A concepção de Lacan se apoia sobre dados da psicologia comparada e da etologia animal: "...a criança, que, por um tempo muito curto, mas ainda por um tempo, é ultrapassada em inteligência instrumental pelo chimpanzé, reconhece contudo sua imagem como tal". 3 O ato de percepção especular, "com efeito, longe de se esgotar como, no macaco, em controle, uma vez adquirido, da inanidade da imagem, desencadeia cedo na criança uma série de gestos na qual ela experimenta ludicamente a re1ação dos movimentos assumidos da imagem à sua ambiência refletida..." 4

O que se dá, então, através do espelho, é a passagem da indivisão do ego e do id para sua diferenciação. De um lado, o mundo natural, depois da passagem, o caminho para a civilização. Tonacci, no entanto, represa a passagem, filmando o desempenho do homem-macaco executando ludicamente sua toilette. É um momento de jogo e este ser primordial o pratica cantando uma música singela que evoca um idílio onírico da década dos quarenta. A parafernália do plano e a interpretação do ator tornam impossível qualquer referência fixa sobre este quadro. Além do mais, a presença da câmera deixa escancarada esta "obra aberta".
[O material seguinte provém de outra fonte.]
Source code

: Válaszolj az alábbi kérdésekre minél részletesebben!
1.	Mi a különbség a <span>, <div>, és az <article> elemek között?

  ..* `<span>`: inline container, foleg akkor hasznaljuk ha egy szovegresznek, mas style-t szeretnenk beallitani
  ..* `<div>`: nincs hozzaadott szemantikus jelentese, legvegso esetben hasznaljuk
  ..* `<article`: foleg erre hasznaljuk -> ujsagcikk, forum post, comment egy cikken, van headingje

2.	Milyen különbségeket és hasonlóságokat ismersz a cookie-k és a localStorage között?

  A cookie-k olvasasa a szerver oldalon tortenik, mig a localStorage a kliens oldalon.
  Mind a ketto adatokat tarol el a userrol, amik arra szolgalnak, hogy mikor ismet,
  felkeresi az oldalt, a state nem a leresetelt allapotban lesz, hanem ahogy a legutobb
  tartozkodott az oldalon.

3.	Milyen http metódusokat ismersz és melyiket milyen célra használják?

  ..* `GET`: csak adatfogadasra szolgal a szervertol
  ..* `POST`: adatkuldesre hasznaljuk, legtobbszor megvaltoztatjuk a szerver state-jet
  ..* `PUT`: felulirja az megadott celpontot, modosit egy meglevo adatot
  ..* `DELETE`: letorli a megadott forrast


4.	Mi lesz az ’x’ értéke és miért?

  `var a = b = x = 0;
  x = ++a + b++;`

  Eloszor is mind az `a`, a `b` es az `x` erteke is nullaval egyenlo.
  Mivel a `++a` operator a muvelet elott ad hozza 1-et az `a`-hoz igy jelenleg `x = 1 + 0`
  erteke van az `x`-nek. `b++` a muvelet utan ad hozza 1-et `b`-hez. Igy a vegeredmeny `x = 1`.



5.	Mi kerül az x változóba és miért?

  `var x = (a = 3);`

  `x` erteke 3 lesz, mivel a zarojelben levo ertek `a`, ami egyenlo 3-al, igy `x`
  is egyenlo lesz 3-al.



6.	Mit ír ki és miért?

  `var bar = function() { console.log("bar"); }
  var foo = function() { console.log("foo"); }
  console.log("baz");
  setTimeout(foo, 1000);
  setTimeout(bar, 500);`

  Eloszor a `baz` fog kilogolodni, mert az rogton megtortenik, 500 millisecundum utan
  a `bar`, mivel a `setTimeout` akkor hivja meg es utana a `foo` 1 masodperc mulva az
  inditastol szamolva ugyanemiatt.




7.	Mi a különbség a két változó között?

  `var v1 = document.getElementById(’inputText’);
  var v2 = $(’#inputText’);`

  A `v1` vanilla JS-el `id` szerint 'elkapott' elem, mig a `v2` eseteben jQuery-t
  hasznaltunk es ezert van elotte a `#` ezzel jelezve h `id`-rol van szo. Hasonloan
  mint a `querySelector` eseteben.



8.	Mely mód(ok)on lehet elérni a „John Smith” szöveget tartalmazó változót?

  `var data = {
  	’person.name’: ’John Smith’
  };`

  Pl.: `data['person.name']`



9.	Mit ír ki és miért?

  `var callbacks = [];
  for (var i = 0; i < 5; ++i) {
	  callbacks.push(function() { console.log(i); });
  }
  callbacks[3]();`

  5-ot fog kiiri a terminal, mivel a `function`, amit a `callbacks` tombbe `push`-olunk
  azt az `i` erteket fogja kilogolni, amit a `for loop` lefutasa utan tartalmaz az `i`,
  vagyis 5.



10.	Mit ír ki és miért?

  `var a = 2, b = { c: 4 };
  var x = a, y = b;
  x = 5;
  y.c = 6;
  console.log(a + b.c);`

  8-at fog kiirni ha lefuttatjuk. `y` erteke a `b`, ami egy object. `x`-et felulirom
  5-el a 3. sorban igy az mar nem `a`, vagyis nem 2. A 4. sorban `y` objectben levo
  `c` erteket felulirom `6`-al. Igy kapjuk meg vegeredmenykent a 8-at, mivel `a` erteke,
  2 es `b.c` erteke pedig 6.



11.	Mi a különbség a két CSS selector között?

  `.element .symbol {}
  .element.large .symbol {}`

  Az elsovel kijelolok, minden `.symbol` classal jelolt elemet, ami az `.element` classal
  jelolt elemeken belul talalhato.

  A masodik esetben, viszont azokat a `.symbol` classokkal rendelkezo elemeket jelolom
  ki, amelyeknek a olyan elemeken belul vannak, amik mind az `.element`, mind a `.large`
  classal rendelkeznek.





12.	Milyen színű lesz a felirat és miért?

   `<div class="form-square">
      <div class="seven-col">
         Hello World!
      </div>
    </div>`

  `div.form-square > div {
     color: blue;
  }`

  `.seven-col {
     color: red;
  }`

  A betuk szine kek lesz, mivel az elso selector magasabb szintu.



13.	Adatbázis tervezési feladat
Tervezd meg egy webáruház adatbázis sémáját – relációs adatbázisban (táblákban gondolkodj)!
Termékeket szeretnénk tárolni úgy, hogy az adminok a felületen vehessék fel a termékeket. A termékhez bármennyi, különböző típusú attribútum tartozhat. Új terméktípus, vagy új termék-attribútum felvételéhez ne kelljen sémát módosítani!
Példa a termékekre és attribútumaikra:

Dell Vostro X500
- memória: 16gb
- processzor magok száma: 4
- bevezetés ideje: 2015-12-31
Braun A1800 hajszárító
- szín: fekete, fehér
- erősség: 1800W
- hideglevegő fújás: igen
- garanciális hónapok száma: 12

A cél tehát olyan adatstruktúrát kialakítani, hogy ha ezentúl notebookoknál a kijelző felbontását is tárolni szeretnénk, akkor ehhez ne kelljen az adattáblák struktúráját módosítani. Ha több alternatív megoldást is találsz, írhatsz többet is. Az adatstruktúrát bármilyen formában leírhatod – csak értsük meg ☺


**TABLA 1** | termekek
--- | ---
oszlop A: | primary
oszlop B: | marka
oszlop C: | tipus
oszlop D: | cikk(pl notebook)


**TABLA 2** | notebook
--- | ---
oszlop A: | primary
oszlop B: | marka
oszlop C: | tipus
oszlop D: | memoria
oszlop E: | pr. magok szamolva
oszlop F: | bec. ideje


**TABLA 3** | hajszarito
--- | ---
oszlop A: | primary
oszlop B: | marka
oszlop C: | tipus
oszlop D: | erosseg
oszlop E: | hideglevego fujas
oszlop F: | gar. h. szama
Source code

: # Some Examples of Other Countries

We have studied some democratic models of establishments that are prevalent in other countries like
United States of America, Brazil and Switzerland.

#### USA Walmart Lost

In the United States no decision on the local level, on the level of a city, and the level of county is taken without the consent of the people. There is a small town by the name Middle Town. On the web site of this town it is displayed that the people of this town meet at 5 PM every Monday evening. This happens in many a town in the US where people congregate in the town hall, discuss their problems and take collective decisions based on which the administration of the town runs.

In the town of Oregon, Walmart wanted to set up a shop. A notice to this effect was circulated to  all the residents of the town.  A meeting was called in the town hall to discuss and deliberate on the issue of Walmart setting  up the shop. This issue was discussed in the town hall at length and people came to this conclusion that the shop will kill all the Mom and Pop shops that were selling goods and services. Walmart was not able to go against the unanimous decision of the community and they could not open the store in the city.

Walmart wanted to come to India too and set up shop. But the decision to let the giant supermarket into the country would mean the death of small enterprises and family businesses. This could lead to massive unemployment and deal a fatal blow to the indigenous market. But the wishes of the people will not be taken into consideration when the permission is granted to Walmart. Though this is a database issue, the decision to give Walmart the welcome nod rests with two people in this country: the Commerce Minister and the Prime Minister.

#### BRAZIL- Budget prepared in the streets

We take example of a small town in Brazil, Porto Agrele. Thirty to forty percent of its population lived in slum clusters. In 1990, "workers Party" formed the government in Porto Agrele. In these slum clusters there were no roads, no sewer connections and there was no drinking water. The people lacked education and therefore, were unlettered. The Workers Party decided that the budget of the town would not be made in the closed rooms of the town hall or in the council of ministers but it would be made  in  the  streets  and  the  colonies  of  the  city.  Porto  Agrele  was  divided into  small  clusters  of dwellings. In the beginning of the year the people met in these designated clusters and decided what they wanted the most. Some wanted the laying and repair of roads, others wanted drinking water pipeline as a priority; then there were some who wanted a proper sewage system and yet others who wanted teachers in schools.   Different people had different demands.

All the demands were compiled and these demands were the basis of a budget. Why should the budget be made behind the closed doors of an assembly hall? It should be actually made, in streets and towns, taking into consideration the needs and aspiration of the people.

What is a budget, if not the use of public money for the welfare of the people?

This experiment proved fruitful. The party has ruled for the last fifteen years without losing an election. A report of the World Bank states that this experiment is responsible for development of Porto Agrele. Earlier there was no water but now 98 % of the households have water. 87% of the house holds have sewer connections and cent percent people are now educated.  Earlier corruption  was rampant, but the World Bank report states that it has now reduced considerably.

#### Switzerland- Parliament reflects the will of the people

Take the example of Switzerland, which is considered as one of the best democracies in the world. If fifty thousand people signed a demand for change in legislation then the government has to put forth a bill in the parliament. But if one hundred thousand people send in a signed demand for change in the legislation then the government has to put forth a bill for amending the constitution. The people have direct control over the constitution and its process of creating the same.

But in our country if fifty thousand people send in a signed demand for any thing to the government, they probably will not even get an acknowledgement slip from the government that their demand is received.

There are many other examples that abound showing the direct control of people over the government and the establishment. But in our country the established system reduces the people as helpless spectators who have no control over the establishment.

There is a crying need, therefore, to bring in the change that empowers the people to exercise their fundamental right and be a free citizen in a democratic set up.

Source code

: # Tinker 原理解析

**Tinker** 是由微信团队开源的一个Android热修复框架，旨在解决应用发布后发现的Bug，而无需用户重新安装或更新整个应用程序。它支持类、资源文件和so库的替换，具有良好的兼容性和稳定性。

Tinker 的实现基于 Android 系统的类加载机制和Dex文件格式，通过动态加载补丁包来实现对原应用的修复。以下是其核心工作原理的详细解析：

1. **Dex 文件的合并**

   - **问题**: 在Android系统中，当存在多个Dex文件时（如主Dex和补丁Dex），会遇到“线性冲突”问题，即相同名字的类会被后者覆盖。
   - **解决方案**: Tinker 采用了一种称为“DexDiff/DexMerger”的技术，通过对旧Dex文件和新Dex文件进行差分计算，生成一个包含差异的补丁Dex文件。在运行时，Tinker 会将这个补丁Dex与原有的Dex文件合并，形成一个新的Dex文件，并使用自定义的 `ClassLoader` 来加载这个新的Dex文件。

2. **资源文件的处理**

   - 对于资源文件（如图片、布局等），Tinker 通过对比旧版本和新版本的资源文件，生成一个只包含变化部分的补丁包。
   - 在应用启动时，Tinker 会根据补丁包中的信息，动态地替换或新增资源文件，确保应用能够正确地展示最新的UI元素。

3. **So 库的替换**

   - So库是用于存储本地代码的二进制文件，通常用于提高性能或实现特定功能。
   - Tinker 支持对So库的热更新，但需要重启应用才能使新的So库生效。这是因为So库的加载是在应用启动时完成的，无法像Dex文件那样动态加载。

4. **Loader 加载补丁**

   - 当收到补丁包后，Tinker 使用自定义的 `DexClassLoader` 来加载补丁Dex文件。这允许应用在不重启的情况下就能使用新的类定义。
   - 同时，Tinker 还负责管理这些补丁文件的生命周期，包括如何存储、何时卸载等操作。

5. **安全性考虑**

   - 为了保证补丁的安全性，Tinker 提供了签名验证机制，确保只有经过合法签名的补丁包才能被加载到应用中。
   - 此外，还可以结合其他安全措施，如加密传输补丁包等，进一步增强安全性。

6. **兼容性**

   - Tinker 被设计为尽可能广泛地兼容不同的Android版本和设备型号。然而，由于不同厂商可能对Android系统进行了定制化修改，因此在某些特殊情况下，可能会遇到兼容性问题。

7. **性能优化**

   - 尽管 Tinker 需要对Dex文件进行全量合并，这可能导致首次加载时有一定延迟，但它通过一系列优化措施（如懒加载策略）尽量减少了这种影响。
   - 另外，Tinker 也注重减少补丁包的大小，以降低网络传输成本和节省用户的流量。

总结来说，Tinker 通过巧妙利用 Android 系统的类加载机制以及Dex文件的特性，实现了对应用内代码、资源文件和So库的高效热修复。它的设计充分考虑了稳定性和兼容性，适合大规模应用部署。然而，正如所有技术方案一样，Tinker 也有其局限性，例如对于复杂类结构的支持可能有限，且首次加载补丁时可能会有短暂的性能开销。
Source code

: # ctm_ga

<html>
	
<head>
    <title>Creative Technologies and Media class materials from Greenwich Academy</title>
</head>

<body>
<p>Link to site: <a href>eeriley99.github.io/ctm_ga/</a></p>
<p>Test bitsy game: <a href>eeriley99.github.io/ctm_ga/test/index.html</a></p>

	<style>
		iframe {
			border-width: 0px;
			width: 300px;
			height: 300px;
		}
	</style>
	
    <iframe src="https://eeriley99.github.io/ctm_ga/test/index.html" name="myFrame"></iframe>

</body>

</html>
Uma certa tendência atual poderia considerar o filme mágico. Porém, esta qualificação não é implícita em Bang Bang, ela se explicita. Existe, de fato, um personagem que é, justamente, o mágico. Quando surge, ele assume quase a direção da cena, é onipotente: provoca a desaparição de personagens, faz aparecê-los novamente, reversibiliza os sexos, enfim, seu poder é tão grande quanto o do cinema. Sua luta é contra o trio de gangters pela posse de uma valise Esta trinca, que se apresenta em um depósito de ferro velho com os genéricos do filme, é anárquica, composta por um cego que dispara tiros em todas as direções, um gangster narcisista e uma mãe gorda. Nesta batalha, o mágico é derrotado: Nem a magia resiste à complexidade do real, os gangsters se encarregam de exorcizar o intruso, executando-o.

Esta pequena análise poderia prosseguir, pois as seqüências que descrevemos constituem pequena parte do filme, um trailer. E é isso que o artigo pretende ser: um trailer. O filme está pronto desde 1970 e não foi lançado comercialmente. As distribuidoras gastam toda sua energia em um problema específico: O que podemos fazer para não termos mais imaginação? Bang Bang está encalhado para gáudio das mediocridades históricas e/ou folclóricas. Os Institutos de Cinema são pródigos em lugares-comuns: Como atrair o público às salas de cinema? Blá-blá-blá.


Nelson Alfredo Aguilar
(publicado no Suplemento Literário de O Estado de São Paulo em 20 de maio de 1973)

1. Ave, palavra, Livraria José Olympio Editora, Rio de Janeiro, 1970, pg. 231.

2. A escritura e a diferença, Editora Perspectiva, São Paulo, 1971 pg. 154.

3. Écrits 1, Editions du Seuil, Paris, pg. 59. As referências à fase do espelho podem ser encontradas no Vocabulaire de la Psychanalyse de J. Laplanche e J. B. Pontalis, P.U.F., Paris, 1968, pg. 452.